Die Berliner Verkehrsbetriebe, so der Betriebsratsvorsitzende in seiner Rede, seien inzwischen das Unternehmen, das seine Beschäftigten bundesweit am schlechtesten bezahlt. Laut Verdi kämen die Angestellten mit den diversen Schichtzuschlägen auf ein Bruttogrundgehalt von maximal 2.600 Euro im Monat. Angesichts der steigenden Mieten müssten auch immer mehr BVG- und BT-Beschäftigte Anfahrtszeiten von bis zu zwei Stunden in Kauf nehmen. Unzumutbar, wenn der Dienst 3.30 Uhr beginnt.

Über Jahre hinweg wurde gekürzt. Nun mangelt es an allen Ecken und Enden. Busse und U-Bahnen kommen zu spät und die Fahrgäste regen sich auf. »Wir tragen das aus, was die da oben verbocken«, machte eine Busfahrerin deutlich, die vor drei Jahren zur BVG kam, weil sie sich davon eine Verbesserung ihrer beruflichen Situation versprach.

Auch Busfahrer Peter Röntgen findet die Forderungen nach einer Arbeitszeitverkürzung und Lohnerhöhung wichtig.
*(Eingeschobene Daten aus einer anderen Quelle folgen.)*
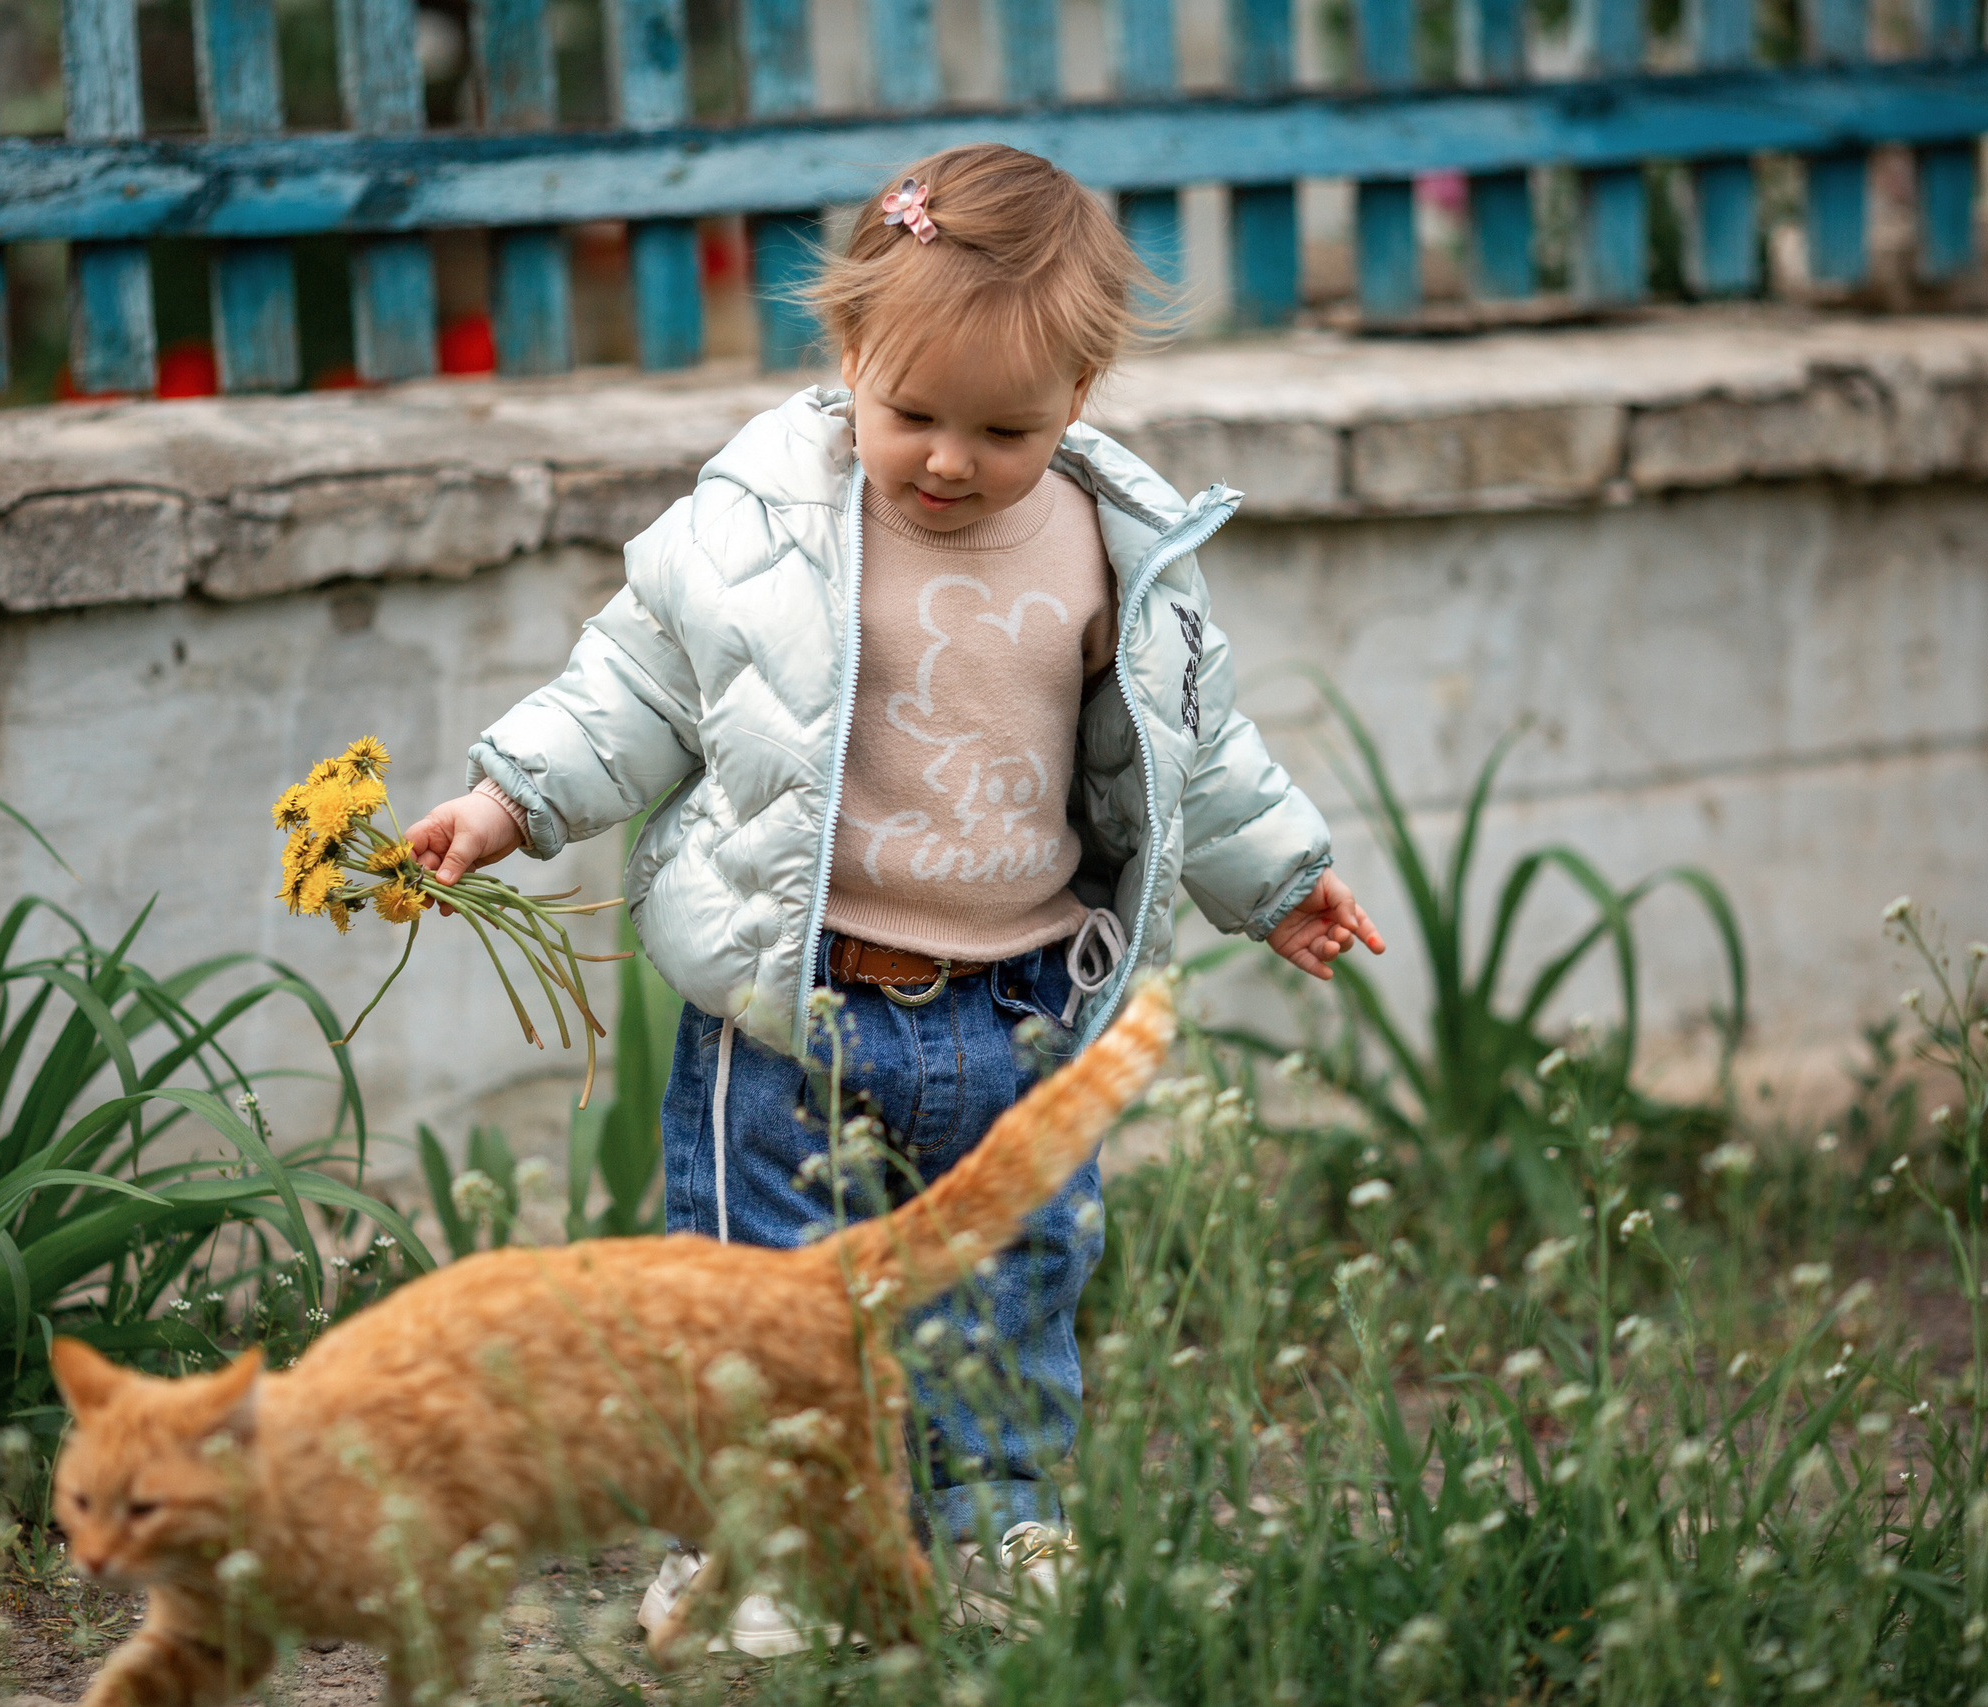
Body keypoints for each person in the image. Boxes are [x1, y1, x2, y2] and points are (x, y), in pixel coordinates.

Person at [404, 143, 1385, 1651]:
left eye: (1005, 429)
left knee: (1015, 1271)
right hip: (792, 1003)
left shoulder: (1114, 550)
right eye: (913, 414)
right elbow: (636, 685)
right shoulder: (764, 527)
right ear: (850, 352)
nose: (949, 460)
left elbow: (1193, 746)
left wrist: (1283, 879)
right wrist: (507, 800)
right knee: (762, 1293)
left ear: (1078, 394)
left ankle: (997, 1518)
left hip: (1020, 1004)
Aber eigentlich, so Röntgen im Gespräch mit jW, sei die Forderung von 36,5 Wochenstunden ein Riesenrückschritt im Vergleich zu den 1980er Jahren, als die IG Metall die 35-Stunden-Woche forderte.
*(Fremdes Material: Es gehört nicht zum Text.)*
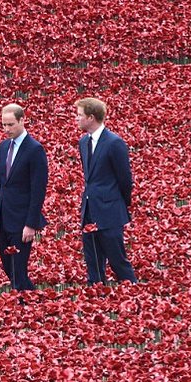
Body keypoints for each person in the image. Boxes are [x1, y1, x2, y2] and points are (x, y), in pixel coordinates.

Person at [75, 97, 138, 285]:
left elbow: (125, 179)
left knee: (117, 260)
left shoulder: (114, 143)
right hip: (89, 209)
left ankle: (132, 293)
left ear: (91, 118)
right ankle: (96, 300)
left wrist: (119, 204)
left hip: (110, 210)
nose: (76, 119)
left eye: (79, 115)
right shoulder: (83, 142)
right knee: (93, 262)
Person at [0, 103, 49, 291]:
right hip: (3, 217)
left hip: (22, 219)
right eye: (4, 125)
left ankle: (28, 306)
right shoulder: (4, 146)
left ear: (22, 120)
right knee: (9, 267)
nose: (6, 130)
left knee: (19, 269)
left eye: (10, 125)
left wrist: (31, 224)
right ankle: (28, 304)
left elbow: (38, 190)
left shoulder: (35, 149)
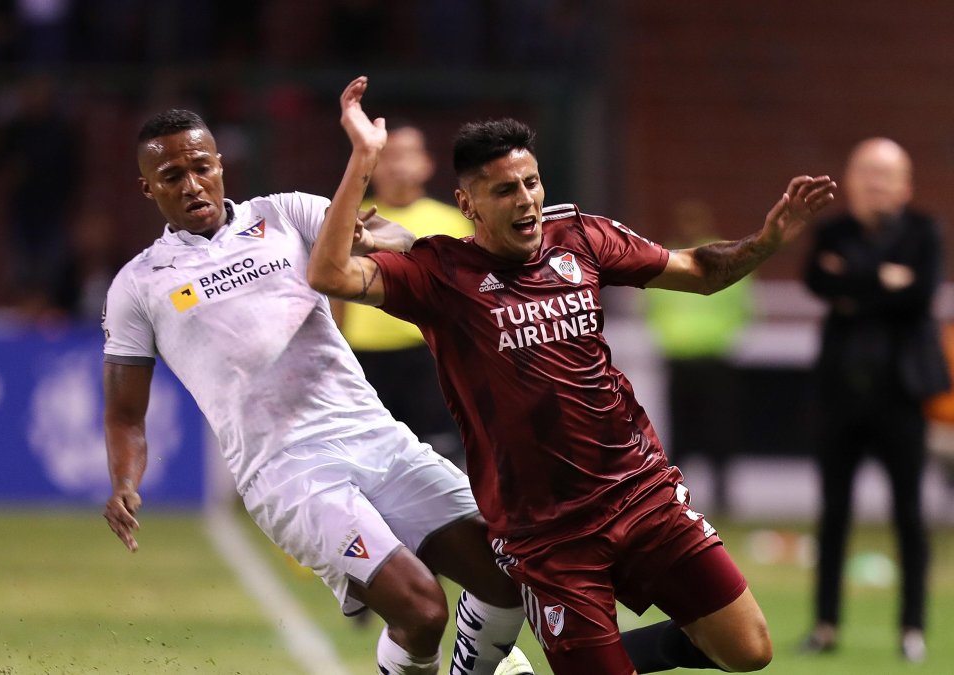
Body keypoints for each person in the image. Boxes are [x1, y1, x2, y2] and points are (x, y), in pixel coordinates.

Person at [309, 76, 837, 674]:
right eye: (505, 190)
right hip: (547, 537)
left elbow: (698, 269)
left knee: (749, 651)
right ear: (468, 205)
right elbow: (329, 276)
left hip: (641, 494)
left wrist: (766, 241)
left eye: (532, 183)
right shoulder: (439, 276)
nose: (526, 200)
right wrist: (363, 159)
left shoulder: (581, 237)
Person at [99, 108, 535, 675]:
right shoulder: (139, 284)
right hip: (288, 472)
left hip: (375, 436)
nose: (192, 185)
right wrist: (124, 484)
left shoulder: (286, 213)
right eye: (172, 177)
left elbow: (391, 238)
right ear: (147, 187)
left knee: (507, 577)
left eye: (201, 168)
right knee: (423, 610)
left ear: (221, 165)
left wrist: (381, 241)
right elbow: (125, 414)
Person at [799, 137, 948, 663]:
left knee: (909, 513)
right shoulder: (831, 230)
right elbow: (816, 280)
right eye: (864, 172)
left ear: (904, 186)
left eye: (884, 175)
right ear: (848, 178)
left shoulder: (924, 232)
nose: (874, 184)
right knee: (833, 512)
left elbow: (918, 292)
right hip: (839, 394)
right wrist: (882, 278)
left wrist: (853, 282)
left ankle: (912, 628)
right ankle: (824, 625)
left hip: (901, 396)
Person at [336, 123, 471, 468]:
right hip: (365, 358)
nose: (397, 165)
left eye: (406, 155)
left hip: (429, 355)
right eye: (387, 157)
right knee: (375, 460)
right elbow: (333, 290)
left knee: (439, 455)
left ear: (426, 163)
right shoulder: (351, 220)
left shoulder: (454, 222)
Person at [644, 200, 753, 515]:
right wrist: (672, 337)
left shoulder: (722, 260)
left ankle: (722, 497)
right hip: (680, 357)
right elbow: (654, 308)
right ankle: (677, 497)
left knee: (719, 430)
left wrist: (717, 335)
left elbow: (743, 308)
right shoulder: (667, 261)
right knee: (680, 432)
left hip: (715, 357)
Von den Beschäftigten der Berliner Stadtreinigung übermittelte Rolf Wiegand eine Solidaritätsbotschaft. Bessere Arbeitsbedingungen, das machte er klar, müssen erkämpft werden. »Sie müssen unseren Atem in ihrem Nacken spüren«, ansonsten würde es bei leeren Versprechen seitens des Vorstandes bleiben. Die S-Bahnen waren am Freitag morgen allerdings nicht außergewöhnlich überfüllt. Das könnte daran gelegen haben, dass die Gewerkschaft den Warnstreik bereits zwei Tage vorher angekündigt hatte.